Was heißt das für Eltern, deren Kleinkinder die Krallen ausfahren? Wichtig ist, Verständnis nicht mit Akzeptanz zu verwechseln. Und: dem Alter entsprechend zu reagieren. Ein 18 Monate altes Kind, das anderen Kindern gegenüber zu Beißattacken neigt, wird das meist aus einem Reflex heraus tun. Der Familienberater Jan-Uwe Rogge empfiehlt in seinem Ratgeber "Wut tut gut" an dieser Stelle eine einfache, aber pragmatische Lösung. Man solle dem Kind etwas geben, auf das es stattdessen beißen kann und es auch konkret dazu auffordern: "Wenn du wütend bist, dann beiß in dein Tuch." Damit werden nicht nur die anderen Kinder vor Beißattacken geschützt, sondern dem eigenen Kind wird auch vermittelt: "Du darfst Aggressionen haben. Du darfst sie ausleben, aber so, dass sie keinem weh tun."

Konsequenzen vereinbaren

Bei etwas älteren Kindern sollte man mit Vereinbarungen und Konsequenzen, aber nicht mit Strafen arbeiten. Schlägt ein Dreijähriger zum Beispiel häufig auf dem Spielplatz andere Kinder, sollten die Eltern mit ihm eine Vereinbarung treffen: Beim nächsten Mal wenn es schlägt, ist das Spielen beendet und wir gehen alle nach Hause. Auf dem Weg zum Spielplatz erinnern die Eltern noch einmal an die Vereinbarung. Wahrscheinlich wird es noch zwei oder drei Mal zu Übergriffen kommen. Aber nach einiger Zeit wird das Kind die Regel einhalten. Wichtige Voraussetzung für dieses Prinzip: Das Kind geht gerne auf den Spielplatz und die Konsequenz ist für das Kind unangenehm.

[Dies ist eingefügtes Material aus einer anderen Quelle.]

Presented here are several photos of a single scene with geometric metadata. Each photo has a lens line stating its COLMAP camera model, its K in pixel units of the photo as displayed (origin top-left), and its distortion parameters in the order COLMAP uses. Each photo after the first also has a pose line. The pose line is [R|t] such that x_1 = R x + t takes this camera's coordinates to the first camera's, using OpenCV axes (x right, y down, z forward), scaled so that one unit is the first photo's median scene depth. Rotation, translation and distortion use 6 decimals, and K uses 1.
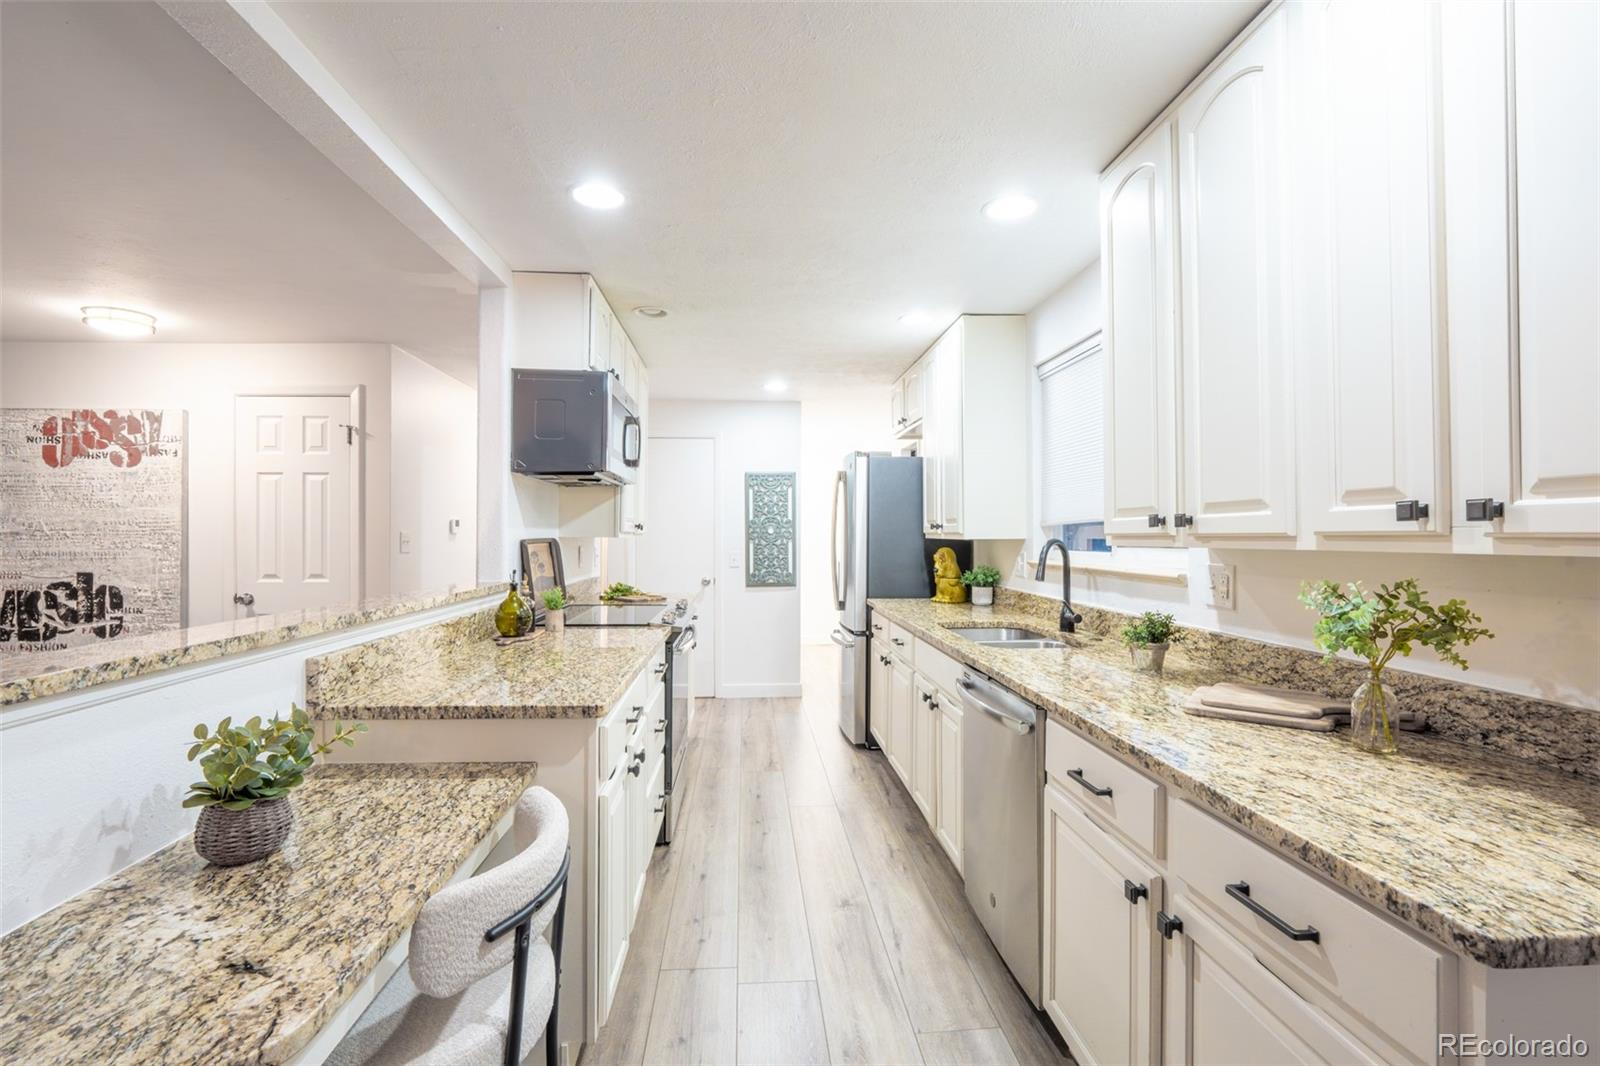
lens RADIAL K [[714.8, 0, 803.2], [0, 714.8, 533.2], [0, 0, 1]] dist [-0.013153, 0.001481]
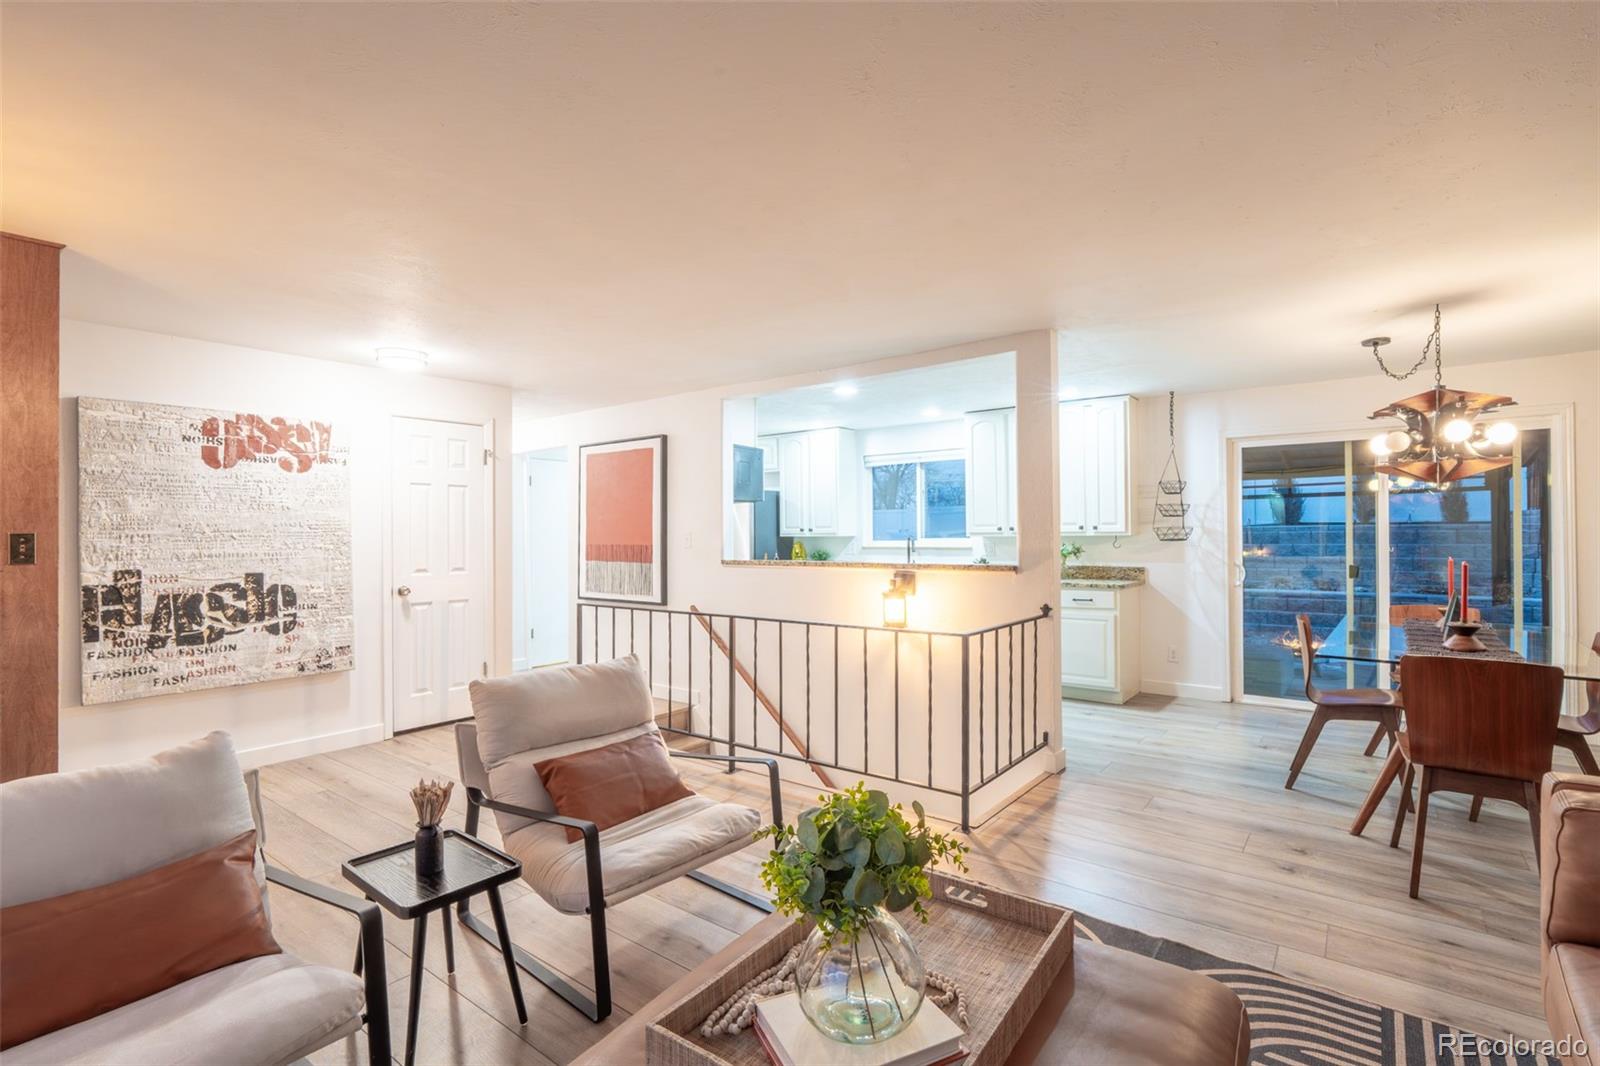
lens RADIAL K [[737.2, 0, 800.0], [0, 737.2, 533.0], [0, 0, 1]] dist [-0.014510, -0.000174]
pose [[0.668595, -0.000667, 0.743627, -1.684964], [0.004527, 0.999985, -0.003174, 0.005997], [-0.743613, 0.005488, 0.668587, -0.398730]]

Regeln machen noch keine Moral

Eltern sollten aber auch bedenken, dass Regeln noch kein Moralempfinden hervorrufen. Wenn ein Kind mit drei Jahren lernt, dass es etwas nicht machen darf, weil Mama und Papa das verboten haben, dann wird es sich wahrscheinlich auch daran halten. Aber damit hat es noch nicht verstanden, warum diese Handlung im moralischen Sinne falsch ist. Damit kommen wir zu dem wichtigen Entwicklungsschritt, der um den vierten Geburtstag herum eintritt: Erst wenn das Kind im Laufe der Zeit gelernt hat, dass Menschen unterschiedliche Gefühle und Gedanken haben und dass Handlungen unterschiedlich wahrgenommen werden, kann es Mitgefühl und ein Wertesystem entwickeln. Vorbilder spielen bei der Entwicklung der Empathie eine wichtige Rolle, denn Empathie wird nur begrenzt anerzogen, sie wird eher vorgelebt. Das Gehirn des Kindes zieht Regeln aus den Erfahrungen, die es selber macht. Eine gelungene Bindung und ein gut entwickeltes Selbstbewusstsein sind dabei sehr hilfreich.

Verabredungen auf neutralem Terrain

Und was sollten die Eltern von Lennart nun machen? Ein erster Schritt könnte sein, Verabredungen mit anderen Kindern auf ein neutrales Terrain zu verlegen. So kann verhindert werden, dass Lennart angesichts der Invasion seines Kinderzimmers schier "rot sieht". Entspannend wirkt auch eine Absprache unter den Mütter (oder Vätern), dass aggressive Übergriffe nicht aus moralischer Perspektive, sondern aus dem Entwicklungsstand der Kinder heraus betrachtet werden. Häufig sind es nämlich weniger die Streitereien zwischen den Kindern, als die Blicke der anderen Erwachsenen, die in Eltern Stress, Scham und Zorn auslösen.